Nadie imaginó, tras el apoteósico estreno en este mismo certamen de El espíritu de la colmena, donde obtuvo la Concha de Oro a la Mejor Película en reñida competición con títulos como Luna de papel (Paper Moon), de Peter Bogdanovich; Un largo adiós (A Long Goodbye), de Robert Altman, Una dama y un bribón (La bonne année), de Claude Lelouch, Encuentro en Marrakech (Two People), de Robert Wise o La boda (Wesele), de Andrzej Wajda, que su recorrido profesional solo tuviera su prolongación en otros tres títulos más, igualmente magistrales, cuya influencia sigue presente en el imaginario de numerosos directores españoles contemporáneos como un modelo impoluto de puesta en escena, a partir de una historia sembrada de poderosos guiños poéticos a la memoria colectiva del siglo XX, a la propia historia del cine y, con especial referencia, a los sombríos paisajes rurales de la posguerra española. Una obra embrionaria, capaz de seducir a los espectadores más resistentes a la introversión narrativa, que marcó un antes y un después en los anales del cine español y en la orientación que tomaría, años más tarde, la industria cinematográfica nacional.

En su ópera prima, Erice no solo dejó meridianamente clara cuál sería su posición como cineasta en un contexto industrial donde proliferaban producciones sujetas a las más estrictas leyes del mercado que no buscaban, salvo en algunas honrosas excepciones, el aplauso de un público poco exigente a la hora de mostrar sus preferencias artísticas en el ámbito cinematográfico.

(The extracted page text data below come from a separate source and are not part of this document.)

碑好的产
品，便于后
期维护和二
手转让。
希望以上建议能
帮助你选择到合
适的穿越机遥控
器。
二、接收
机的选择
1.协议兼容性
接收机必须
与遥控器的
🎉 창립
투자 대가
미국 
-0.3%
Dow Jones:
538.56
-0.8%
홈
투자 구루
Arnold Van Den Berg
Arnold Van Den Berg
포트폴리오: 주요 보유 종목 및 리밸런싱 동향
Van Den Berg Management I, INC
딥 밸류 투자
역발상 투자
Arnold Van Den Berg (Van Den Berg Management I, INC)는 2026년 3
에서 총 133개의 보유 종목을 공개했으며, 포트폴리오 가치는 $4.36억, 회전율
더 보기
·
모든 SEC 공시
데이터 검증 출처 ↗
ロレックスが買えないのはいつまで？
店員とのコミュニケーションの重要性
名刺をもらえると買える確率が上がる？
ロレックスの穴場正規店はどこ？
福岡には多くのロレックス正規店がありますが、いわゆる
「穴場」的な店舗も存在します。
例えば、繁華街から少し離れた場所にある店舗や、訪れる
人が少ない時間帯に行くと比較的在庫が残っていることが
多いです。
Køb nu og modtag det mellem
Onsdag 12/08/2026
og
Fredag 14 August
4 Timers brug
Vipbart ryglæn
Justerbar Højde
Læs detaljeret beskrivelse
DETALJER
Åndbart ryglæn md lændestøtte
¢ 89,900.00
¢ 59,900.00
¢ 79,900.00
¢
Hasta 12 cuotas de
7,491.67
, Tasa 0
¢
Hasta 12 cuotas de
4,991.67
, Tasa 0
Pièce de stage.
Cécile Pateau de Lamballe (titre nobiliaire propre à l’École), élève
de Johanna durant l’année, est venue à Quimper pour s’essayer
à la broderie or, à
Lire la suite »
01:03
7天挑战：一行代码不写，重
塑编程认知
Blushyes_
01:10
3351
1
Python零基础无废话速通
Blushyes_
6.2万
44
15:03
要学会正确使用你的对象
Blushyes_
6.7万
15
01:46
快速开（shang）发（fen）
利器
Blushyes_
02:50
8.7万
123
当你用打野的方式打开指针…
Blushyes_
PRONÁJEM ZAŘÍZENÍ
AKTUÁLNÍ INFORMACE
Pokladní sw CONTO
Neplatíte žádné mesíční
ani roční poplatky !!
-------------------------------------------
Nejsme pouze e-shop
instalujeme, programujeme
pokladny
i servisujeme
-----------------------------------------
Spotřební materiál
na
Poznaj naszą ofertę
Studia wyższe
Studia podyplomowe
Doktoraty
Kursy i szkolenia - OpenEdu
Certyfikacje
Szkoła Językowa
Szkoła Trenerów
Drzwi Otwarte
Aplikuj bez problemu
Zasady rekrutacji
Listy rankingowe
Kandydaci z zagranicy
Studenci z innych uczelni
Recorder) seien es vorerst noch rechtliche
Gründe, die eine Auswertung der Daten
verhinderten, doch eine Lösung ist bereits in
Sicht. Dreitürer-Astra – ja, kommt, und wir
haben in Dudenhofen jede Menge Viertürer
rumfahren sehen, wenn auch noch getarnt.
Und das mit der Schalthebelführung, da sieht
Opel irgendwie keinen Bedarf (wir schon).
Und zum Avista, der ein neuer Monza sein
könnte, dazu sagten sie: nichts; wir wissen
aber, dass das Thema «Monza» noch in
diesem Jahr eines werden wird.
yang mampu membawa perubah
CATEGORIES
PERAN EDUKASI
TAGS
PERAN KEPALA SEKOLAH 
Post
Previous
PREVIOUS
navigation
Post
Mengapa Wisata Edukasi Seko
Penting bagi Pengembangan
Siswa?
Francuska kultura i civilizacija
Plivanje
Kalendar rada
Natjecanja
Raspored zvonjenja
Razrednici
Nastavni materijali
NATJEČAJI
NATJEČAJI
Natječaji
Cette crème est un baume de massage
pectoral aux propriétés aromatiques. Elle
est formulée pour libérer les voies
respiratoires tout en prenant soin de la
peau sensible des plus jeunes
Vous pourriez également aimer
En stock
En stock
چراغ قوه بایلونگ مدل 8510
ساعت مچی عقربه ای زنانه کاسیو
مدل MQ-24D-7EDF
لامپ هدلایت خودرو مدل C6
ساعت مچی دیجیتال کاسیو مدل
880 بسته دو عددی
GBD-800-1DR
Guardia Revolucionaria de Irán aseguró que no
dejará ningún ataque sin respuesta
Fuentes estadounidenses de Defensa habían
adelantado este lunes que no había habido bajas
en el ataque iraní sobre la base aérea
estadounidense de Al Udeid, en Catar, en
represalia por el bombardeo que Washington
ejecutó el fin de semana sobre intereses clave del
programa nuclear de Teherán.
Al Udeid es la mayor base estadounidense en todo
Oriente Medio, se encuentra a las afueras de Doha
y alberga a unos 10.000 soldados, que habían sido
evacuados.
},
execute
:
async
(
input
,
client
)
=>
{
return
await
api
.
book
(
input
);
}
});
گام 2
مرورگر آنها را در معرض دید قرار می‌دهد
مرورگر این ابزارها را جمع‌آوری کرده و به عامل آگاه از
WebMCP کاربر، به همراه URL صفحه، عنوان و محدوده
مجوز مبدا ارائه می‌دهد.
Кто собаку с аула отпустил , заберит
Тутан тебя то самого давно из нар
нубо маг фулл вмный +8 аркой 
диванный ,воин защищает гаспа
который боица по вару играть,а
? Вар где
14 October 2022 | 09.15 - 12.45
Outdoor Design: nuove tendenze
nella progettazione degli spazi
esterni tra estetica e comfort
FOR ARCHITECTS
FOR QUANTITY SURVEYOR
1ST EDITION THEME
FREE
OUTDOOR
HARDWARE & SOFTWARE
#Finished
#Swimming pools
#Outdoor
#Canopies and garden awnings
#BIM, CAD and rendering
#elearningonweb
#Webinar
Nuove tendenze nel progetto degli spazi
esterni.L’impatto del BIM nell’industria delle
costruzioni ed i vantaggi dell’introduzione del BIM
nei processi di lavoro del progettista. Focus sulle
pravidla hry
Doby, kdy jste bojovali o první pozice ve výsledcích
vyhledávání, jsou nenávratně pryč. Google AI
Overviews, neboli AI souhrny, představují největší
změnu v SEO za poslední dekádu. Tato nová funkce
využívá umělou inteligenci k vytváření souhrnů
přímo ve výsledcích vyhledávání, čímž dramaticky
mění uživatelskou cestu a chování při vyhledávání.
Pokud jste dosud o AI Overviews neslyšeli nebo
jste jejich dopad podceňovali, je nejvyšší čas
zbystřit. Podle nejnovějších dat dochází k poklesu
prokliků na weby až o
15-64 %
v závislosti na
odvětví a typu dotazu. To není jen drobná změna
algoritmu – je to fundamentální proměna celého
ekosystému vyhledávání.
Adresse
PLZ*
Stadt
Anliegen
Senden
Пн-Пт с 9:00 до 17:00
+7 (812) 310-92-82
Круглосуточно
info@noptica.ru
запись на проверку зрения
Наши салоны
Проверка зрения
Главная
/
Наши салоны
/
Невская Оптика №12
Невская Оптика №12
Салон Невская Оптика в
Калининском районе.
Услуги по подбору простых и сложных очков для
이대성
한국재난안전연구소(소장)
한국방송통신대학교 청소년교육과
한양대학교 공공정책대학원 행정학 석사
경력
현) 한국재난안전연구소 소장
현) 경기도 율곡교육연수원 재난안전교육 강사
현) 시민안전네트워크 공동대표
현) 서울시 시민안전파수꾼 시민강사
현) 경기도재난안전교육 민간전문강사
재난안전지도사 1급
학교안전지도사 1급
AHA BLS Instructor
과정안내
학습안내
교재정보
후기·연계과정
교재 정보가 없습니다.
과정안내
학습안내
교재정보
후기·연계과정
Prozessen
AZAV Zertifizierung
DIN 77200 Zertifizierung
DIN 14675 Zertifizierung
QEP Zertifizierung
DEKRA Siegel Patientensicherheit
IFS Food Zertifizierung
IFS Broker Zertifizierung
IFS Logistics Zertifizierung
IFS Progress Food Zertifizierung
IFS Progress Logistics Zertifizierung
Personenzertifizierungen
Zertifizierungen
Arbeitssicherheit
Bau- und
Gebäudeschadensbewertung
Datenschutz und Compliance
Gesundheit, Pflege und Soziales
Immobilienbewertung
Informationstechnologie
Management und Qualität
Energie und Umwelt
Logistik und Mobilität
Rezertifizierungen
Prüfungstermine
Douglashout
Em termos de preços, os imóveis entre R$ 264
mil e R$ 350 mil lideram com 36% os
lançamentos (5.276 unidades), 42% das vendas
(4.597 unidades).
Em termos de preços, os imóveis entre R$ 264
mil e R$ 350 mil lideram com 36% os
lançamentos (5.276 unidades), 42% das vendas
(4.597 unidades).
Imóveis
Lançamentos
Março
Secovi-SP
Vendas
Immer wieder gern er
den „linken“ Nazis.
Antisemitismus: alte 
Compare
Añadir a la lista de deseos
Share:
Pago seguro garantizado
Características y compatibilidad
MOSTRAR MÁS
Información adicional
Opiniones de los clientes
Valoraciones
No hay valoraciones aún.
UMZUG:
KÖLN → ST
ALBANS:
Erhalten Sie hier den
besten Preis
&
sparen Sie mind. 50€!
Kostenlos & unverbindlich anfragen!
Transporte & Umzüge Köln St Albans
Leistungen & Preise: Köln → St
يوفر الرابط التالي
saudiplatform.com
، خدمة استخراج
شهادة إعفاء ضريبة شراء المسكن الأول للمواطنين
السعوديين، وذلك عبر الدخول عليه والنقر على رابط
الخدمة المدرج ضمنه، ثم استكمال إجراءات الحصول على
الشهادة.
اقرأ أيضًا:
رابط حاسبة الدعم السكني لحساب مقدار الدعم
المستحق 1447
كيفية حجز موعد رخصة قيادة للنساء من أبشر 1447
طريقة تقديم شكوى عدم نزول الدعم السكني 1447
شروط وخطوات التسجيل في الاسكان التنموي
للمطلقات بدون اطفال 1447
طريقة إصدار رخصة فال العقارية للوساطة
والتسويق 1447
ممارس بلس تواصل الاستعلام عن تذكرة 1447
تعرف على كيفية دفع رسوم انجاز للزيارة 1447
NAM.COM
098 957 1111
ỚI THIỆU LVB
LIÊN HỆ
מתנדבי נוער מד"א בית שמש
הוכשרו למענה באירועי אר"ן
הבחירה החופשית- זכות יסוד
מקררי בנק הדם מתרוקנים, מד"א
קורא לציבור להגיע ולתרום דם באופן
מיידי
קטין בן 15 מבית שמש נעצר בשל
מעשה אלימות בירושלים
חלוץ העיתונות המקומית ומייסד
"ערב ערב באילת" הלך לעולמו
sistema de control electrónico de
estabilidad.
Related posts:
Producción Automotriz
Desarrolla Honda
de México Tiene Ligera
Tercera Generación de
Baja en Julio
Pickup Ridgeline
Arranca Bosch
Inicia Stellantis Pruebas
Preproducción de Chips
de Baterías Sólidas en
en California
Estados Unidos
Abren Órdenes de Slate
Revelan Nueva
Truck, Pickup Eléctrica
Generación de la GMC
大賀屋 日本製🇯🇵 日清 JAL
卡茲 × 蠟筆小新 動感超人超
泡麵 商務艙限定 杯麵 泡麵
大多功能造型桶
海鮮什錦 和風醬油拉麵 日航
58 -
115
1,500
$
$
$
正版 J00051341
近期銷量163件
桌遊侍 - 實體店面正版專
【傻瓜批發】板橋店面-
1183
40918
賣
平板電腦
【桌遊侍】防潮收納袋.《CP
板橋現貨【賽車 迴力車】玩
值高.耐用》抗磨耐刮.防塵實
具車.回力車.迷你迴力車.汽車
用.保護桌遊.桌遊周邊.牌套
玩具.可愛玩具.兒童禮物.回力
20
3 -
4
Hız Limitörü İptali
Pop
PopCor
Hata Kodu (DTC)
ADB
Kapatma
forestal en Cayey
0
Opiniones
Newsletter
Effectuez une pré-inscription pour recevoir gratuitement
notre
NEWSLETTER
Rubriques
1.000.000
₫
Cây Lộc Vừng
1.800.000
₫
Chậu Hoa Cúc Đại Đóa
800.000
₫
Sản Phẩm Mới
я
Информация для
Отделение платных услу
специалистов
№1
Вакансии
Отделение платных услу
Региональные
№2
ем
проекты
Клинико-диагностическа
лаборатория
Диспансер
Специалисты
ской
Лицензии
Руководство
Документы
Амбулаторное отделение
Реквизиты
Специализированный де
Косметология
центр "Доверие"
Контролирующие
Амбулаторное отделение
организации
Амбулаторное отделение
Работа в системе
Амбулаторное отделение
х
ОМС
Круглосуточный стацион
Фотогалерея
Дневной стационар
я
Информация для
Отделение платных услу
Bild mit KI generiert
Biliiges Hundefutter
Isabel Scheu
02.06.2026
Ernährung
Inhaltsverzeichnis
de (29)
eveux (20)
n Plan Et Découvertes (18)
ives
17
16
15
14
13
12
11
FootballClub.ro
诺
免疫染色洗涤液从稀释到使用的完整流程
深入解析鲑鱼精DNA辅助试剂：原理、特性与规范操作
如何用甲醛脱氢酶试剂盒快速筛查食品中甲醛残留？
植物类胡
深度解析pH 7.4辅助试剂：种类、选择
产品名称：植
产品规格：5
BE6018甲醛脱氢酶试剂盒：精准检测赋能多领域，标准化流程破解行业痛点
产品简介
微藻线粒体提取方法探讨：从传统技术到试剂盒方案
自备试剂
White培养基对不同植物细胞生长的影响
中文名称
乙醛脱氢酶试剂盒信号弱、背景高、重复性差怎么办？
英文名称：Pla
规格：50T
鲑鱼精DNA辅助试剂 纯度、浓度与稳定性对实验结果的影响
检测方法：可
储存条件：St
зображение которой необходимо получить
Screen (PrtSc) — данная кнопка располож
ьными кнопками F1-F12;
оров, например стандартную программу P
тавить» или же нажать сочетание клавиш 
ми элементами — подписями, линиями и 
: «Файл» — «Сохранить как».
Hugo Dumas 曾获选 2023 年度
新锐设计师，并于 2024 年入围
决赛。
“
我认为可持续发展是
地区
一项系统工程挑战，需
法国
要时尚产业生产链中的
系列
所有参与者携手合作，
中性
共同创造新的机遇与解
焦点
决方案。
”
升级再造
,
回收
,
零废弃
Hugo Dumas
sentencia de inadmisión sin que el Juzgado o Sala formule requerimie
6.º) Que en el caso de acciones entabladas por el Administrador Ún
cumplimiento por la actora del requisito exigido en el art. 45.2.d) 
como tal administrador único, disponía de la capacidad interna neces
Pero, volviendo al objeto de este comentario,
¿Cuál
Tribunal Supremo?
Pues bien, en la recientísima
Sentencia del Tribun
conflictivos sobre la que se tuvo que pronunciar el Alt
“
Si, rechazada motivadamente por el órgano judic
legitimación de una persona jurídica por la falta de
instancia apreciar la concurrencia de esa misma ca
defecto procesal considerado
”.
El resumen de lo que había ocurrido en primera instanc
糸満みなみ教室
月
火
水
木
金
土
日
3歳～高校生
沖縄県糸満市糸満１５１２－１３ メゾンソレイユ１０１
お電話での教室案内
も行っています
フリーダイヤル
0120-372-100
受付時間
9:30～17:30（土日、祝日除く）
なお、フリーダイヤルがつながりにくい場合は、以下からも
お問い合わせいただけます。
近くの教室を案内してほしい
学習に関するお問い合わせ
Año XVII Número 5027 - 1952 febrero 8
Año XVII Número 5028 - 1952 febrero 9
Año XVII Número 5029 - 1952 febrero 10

Por eso, en el 50º aniversario del estreno de su película en el certamen donostiarra hoy nos reafirmamos en lo que entonces decíamos: con tal convergencia de talentos, con Elías Querejeta como productor, Ana Torrent, Fernando Fernán Gómez y Teresa Gimpera como intérpretes, Luis Cuadrado como director de fotografía y el prodigioso guion del llorado Ángel Fernández Santos, dio como resultado eso que en el argot de los críticos e historiadores denominamos el «milagro de la creación», cuando el gran cine alcanza ese grado de perfección estética capaz de absorbernos toda nuestra potencia emocional ante un bello relato y de concitar el impulso irreprimible de visionarla una y otra vez como paradigma de la armonía conceptual en el marco de una pantalla.